A revolution that will bring the platinum mining industry to its knees and cripple SA’s economy is imminent, says Joseph Mathunjwa, president of the Association of Mineworkers and Construction Union (Amcu).
In the past several months, mining houses have threatened to shed thousands of jobs.
Speaking at the rally to commemorate the Marikana massacre in North West, Mathunjwa dared Lonmin bosses present with his ultimatum.
Lonmin plans to retrench 12,500 minewokers by 2020, while Impala Platinum recently announced it was planning to reduce its headcount by 13,000 in the next two years.
Mathunjwa said Amcu would stage a year-long strike to render the mines defunct if they proceeded with the plans.
"We will bring the platinum belt to its knees and nothing will move here… We don’t fear you. "We are waiting for you. In 2014 we were not fully prepared but managed to transport all our members to their homes.
"We will never fail, we paid school fees and bonds during a five-month strike. We’ll give you 12 months with these mines not working," he said.
But Lonmin CEO Ben Magara, who addressed the gathering before Mathunjwa, pleaded poverty, saying the company wanted to improve the lives of the mineworkers and the affected communities but there was no money.
Magara said the company was "avoiding retrenchments".
Amcu staged a five-month strike over wages in the platinum sector in 2014.
The echo of Mathunjwa’s war cries bounced off the rocks that flank the hill where the 34 Lonmin mineworkers were gunned down by the police six years ago. The long faces that had braved the scorching North West sun came alive as Mathunjwa stood up to speak.
The addresses on Thursday mirrored attitudes from six years ago when Mathunjwa told Lonmin that the workers would not get off the hill until the company had committed to increasing salaries to R12,500.
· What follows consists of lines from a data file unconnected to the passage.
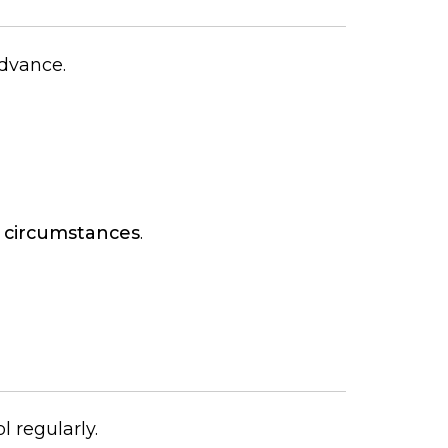
advance.
 circumstances
.
l regularly.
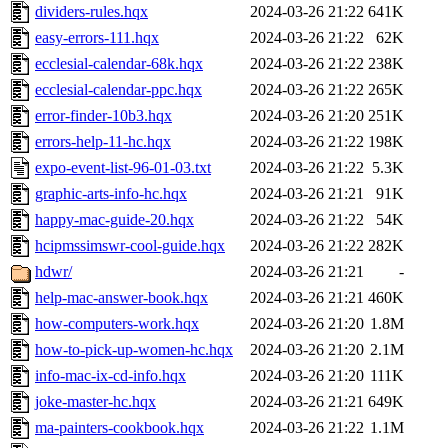
dividers-rules.hqx
2024-03-26 21:22
641K
easy-errors-111.hqx
2024-03-26 21:22
62K
ecclesial-calendar-68k.hqx
2024-03-26 21:22
238K
ecclesial-calendar-ppc.hqx
2024-03-26 21:22
265K
error-finder-10b3.hqx
2024-03-26 21:20
251K
errors-help-11-hc.hqx
2024-03-26 21:22
198K
expo-event-list-96-01-03.txt
2024-03-26 21:22
5.3K
graphic-arts-info-hc.hqx
2024-03-26 21:21
91K
happy-mac-guide-20.hqx
2024-03-26 21:22
54K
hcipmssimswr-cool-guide.hqx
2024-03-26 21:22
282K
hdwr/
2024-03-26 21:21
-
help-mac-answer-book.hqx
2024-03-26 21:21
460K
how-computers-work.hqx
2024-03-26 21:20
1.8M
how-to-pick-up-women-hc.hqx
2024-03-26 21:20
2.1M
info-mac-ix-cd-info.hqx
2024-03-26 21:20
111K
joke-master-hc.hqx
2024-03-26 21:21
649K
ma-painters-cookbook.hqx
2024-03-26 21:22
1.1M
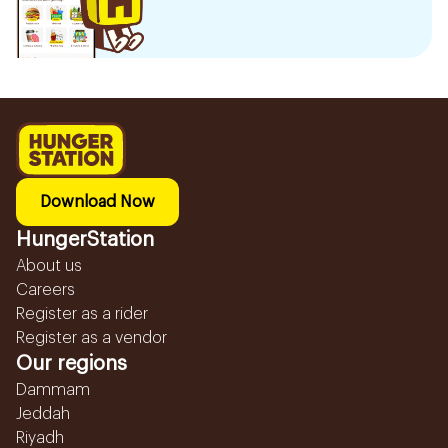
Download Now
HungerStation
About us
Careers
Register as a rider
Register as a vendor
Our regions
Dammam
Jeddah
Riyadh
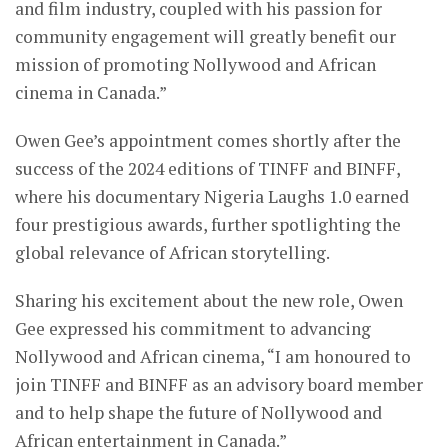
and film industry, coupled with his passion for
community engagement will greatly benefit our
mission of promoting Nollywood and African
cinema in Canada.”
Owen Gee’s appointment comes shortly after the
success of the 2024 editions of TINFF and BINFF,
where his documentary Nigeria Laughs 1.0 earned
four prestigious awards, further spotlighting the
global relevance of African storytelling.
Sharing his excitement about the new role, Owen
Gee expressed his commitment to advancing
Nollywood and African cinema, “I am honoured to
join TINFF and BINFF as an advisory board member
and to help shape the future of Nollywood and
African entertainment in Canada.”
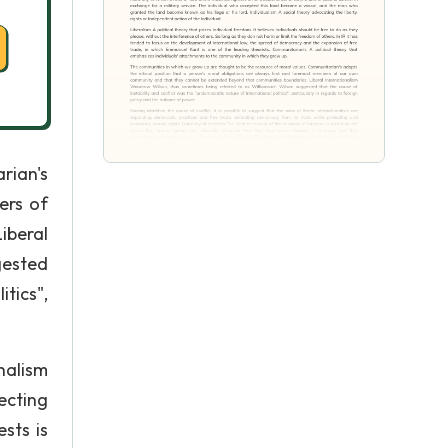
rian's
ers of
iberal
gested
tics",
nalism
ecting
sts is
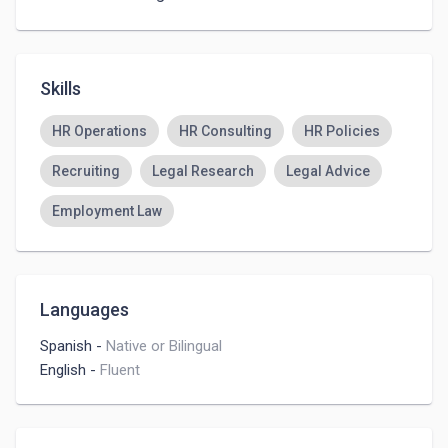
Skills
HR Operations
HR Consulting
HR Policies
Recruiting
Legal Research
Legal Advice
Employment Law
Languages
Spanish
-
Native or Bilingual
English
-
Fluent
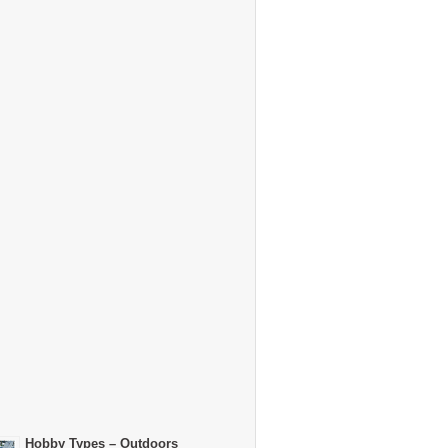
Hobby Types – Outdoors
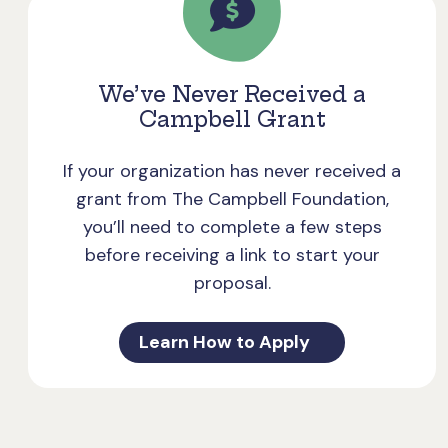
We’ve Never Received a
Campbell Grant
If your organization has never received a
grant from The Campbell Foundation,
you’ll need to complete a few steps
before receiving a link to start your
proposal.
Learn How to Apply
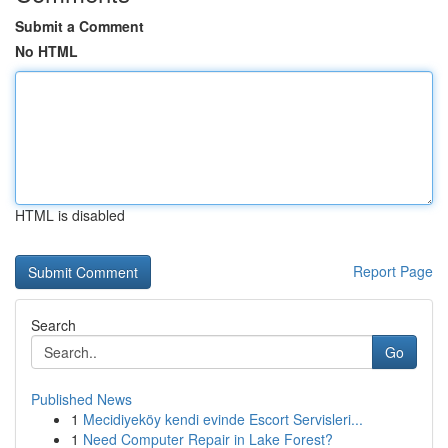
Submit a Comment
No HTML
HTML is disabled
Report Page
Search
Go
Published News
1
Mecidiyeköy kendi evinde Escort Servisleri...
1
Need Computer Repair in Lake Forest?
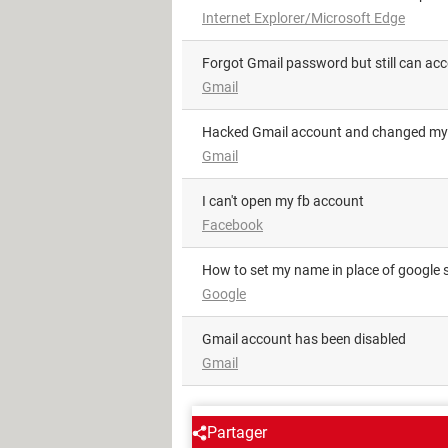
Internet Explorer/Microsoft Edge
Forgot Gmail password but still can ac
Gmail
Hacked Gmail account and changed my
Gmail
i can't open my fb account
Facebook
how to set my name in place of google 
Google
Gmail account has been disabled
Gmail
AROUND THE SAME SUBJE
Partager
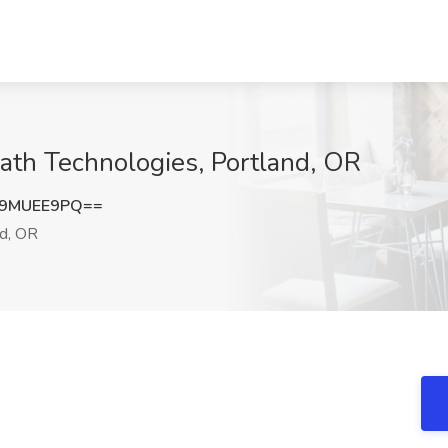
ath Technologies, Portland, OR
i9MUEE9PQ==
d, OR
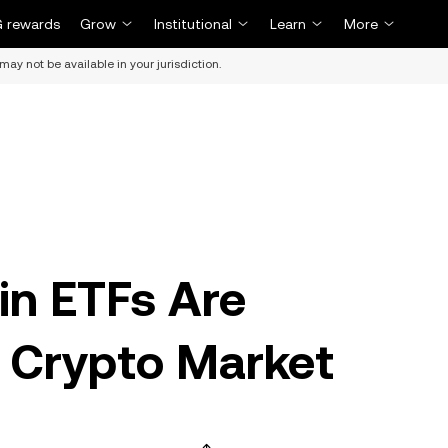
 rewards
Grow
Institutional
Learn
More
may not be available in your jurisdiction.
in ETFs Are
 Crypto Market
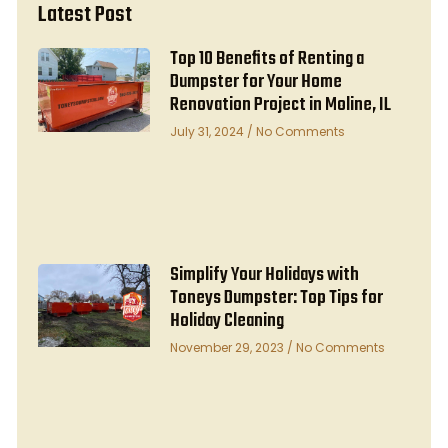
Latest Post
Top 10 Benefits of Renting a
Dumpster for Your Home
Renovation Project in Moline, IL
July 31, 2024
No Comments
Simplify Your Holidays with
Toneys Dumpster: Top Tips for
Holiday Cleaning
November 29, 2023
No Comments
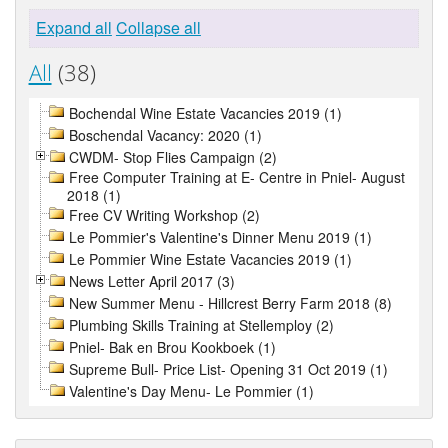
Expand all
Collapse all
All
(38)
Bochendal Wine Estate Vacancies 2019 (1)
Boschendal Vacancy: 2020 (1)
CWDM- Stop Flies Campaign (2)
Free Computer Training at E- Centre in Pniel- August
2018 (1)
Free CV Writing Workshop (2)
Le Pommier's Valentine's Dinner Menu 2019 (1)
Le Pommier Wine Estate Vacancies 2019 (1)
News Letter April 2017 (3)
New Summer Menu - Hillcrest Berry Farm 2018 (8)
Plumbing Skills Training at Stellemploy (2)
Pniel- Bak en Brou Kookboek (1)
Supreme Bull- Price List- Opening 31 Oct 2019 (1)
Valentine's Day Menu- Le Pommier (1)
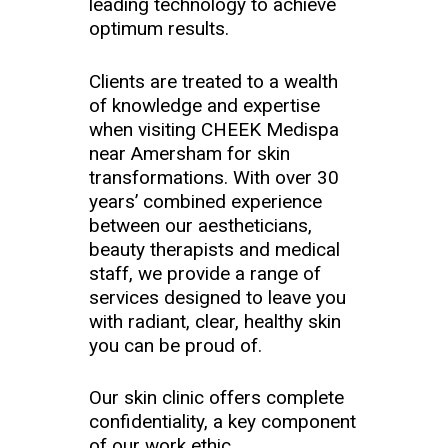
leading technology to achieve
optimum results.
Clients are treated to a wealth
of knowledge and expertise
when visiting CHEEK Medispa
near Amersham for skin
transformations. With over 30
years’ combined experience
between our aestheticians,
beauty therapists and medical
staff, we provide a range of
services designed to leave you
with radiant, clear, healthy skin
you can be proud of.
Our skin clinic offers complete
confidentiality, a key component
of our work ethic.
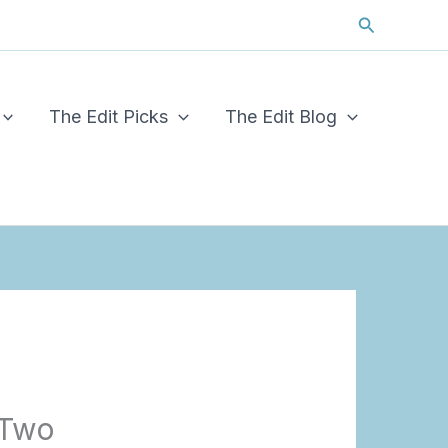
Search
The Edit Picks
The Edit Blog
 Two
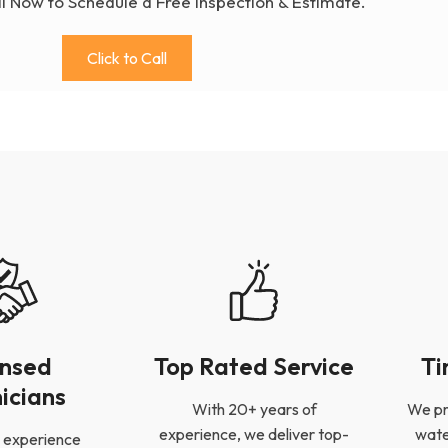
ll Now to Schedule a Free Inspection & Estimate.
Click to Call
ensed
Top Rated Service
Ti
icians
With 20+ years of
We pr
experience, we deliver top-
wate
 experience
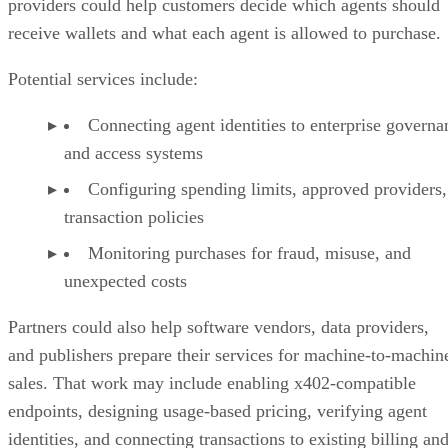
providers could help customers decide which agents should
receive wallets and what each agent is allowed to purchase.
Potential services include:
Connecting agent identities to enterprise governa
and access systems
Configuring spending limits, approved providers,
transaction policies
Monitoring purchases for fraud, misuse, and
unexpected costs
Partners could also help software vendors, data providers,
and publishers prepare their services for machine-to-machin
sales. That work may include enabling x402-compatible
endpoints, designing usage-based pricing, verifying agent
identities, and connecting transactions to existing billing an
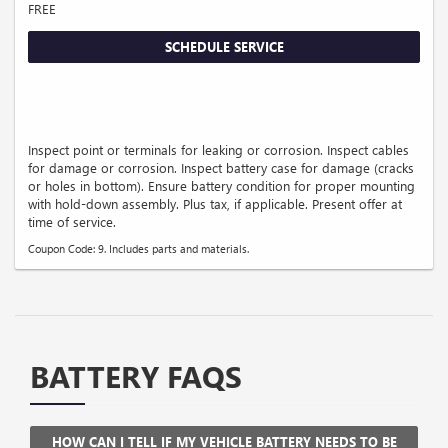
FREE
SCHEDULE SERVICE
Inspect point or terminals for leaking or corrosion. Inspect cables
for damage or corrosion. Inspect battery case for damage (cracks
or holes in bottom). Ensure battery condition for proper mounting
with hold-down assembly. Plus tax, if applicable. Present offer at
time of service.
Coupon Code: 9. Includes parts and materials.
BATTERY FAQS
HOW CAN I TELL IF MY VEHICLE BATTERY NEEDS TO BE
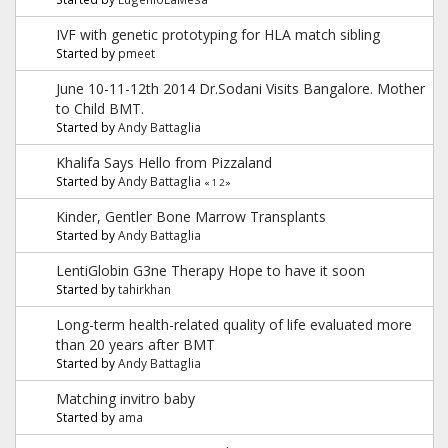
IVF with genetic prototyping for HLA match sibling
Started by
pmeet
June 10-11-12th 2014 Dr.Sodani Visits Bangalore. Mother
to Child BMT.
Started by
Andy Battaglia
Khalifa Says Hello from Pizzaland
Started by
Andy Battaglia
«
1
2
»
Kinder, Gentler Bone Marrow Transplants
Started by
Andy Battaglia
LentiGlobin G3ne Therapy Hope to have it soon
Started by
tahirkhan
Long-term health-related quality of life evaluated more
than 20 years after BMT
Started by
Andy Battaglia
Matching invitro baby
Started by
ama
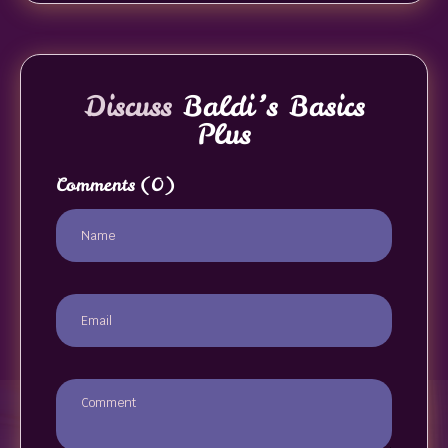
Discuss
Baldi’s Basics
Plus
Comments
(0)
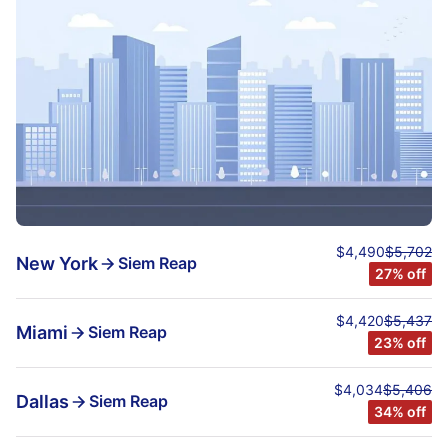
$4,490
$5,702
New York
Siem Reap
27% off
$4,420
$5,437
Miami
Siem Reap
23% off
$4,034
$5,406
Dallas
Siem Reap
34% off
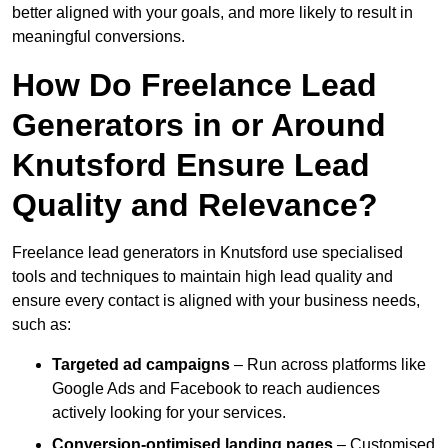
better aligned with your goals, and more likely to result in
meaningful conversions.
How Do Freelance Lead
Generators in or Around
Knutsford Ensure Lead
Quality and Relevance?
Freelance lead generators in Knutsford use specialised
tools and techniques to maintain high lead quality and
ensure every contact is aligned with your business needs,
such as:
Targeted ad campaigns
– Run across platforms like
Google Ads and Facebook to reach audiences
actively looking for your services.
Conversion-optimised landing pages
– Customised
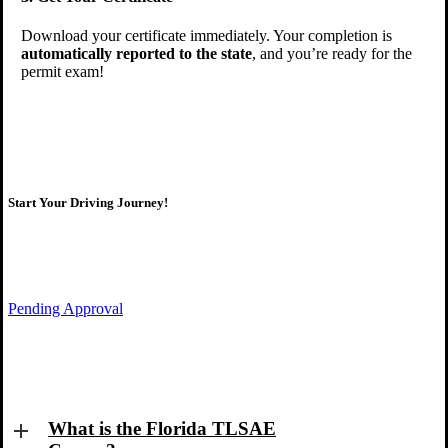
Download your certificate immediately. Your completion is
automatically reported to the state
, and you’re ready for the
permit exam!
Start Your Driving Journey!
Pending Approval
Take the first step toward your license!
What is the Florida TLSAE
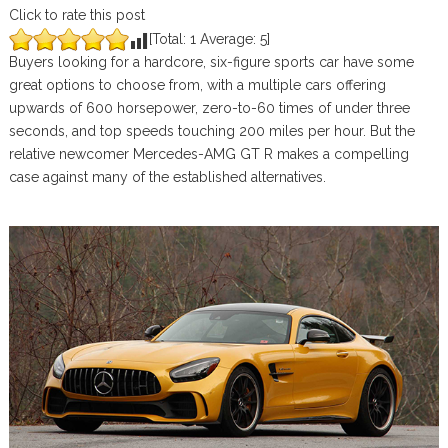
Click to rate this post
[Total:
1
Average:
5
]
Buyers looking for a hardcore, six-figure sports car have some
great options to choose from, with a multiple cars offering
upwards of 600 horsepower, zero-to-60 times of under three
seconds, and top speeds touching 200 miles per hour. But the
relative newcomer Mercedes-AMG GT R makes a compelling
case against many of the established alternatives.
And just like back then, Lonmin, through Magara, said there was no money available, while warning workers about possible retrenchments.
Just like the narrative from the bosses and the unions, little has changed in Marikana since the massacre.
The same dusty gravel roads reach like weathered fingers into the nooks and crannies of the informal settlements.
Meanwhile, President Cyril Ramaphosa, just like his predecessor Jacob Zuma, was a no show in the area at the commemoration that remains a highly politicised platform. Opposition political parties expressed their outrage at the government’s failure to act on the Farlam commission of inquiry recommendations.
The inquiry was set up to probe the Marikana massacre.
Ramaphosa will have no other chance to join the community when it remembers the 34 slain mineworkers until after the 2019 national elections.
Speaking to Business Day on the sidelines of the commemoration, a young mineworker said it made no difference whether Ramaphosa came to Marikana as it would not be the "magic wand" they needed to heal.
The trauma of August 16 2012, when the world watched as wounded mineworkers lying in pools of blood gasped for breath and the dead lay still, haunts many workers and community members in the area.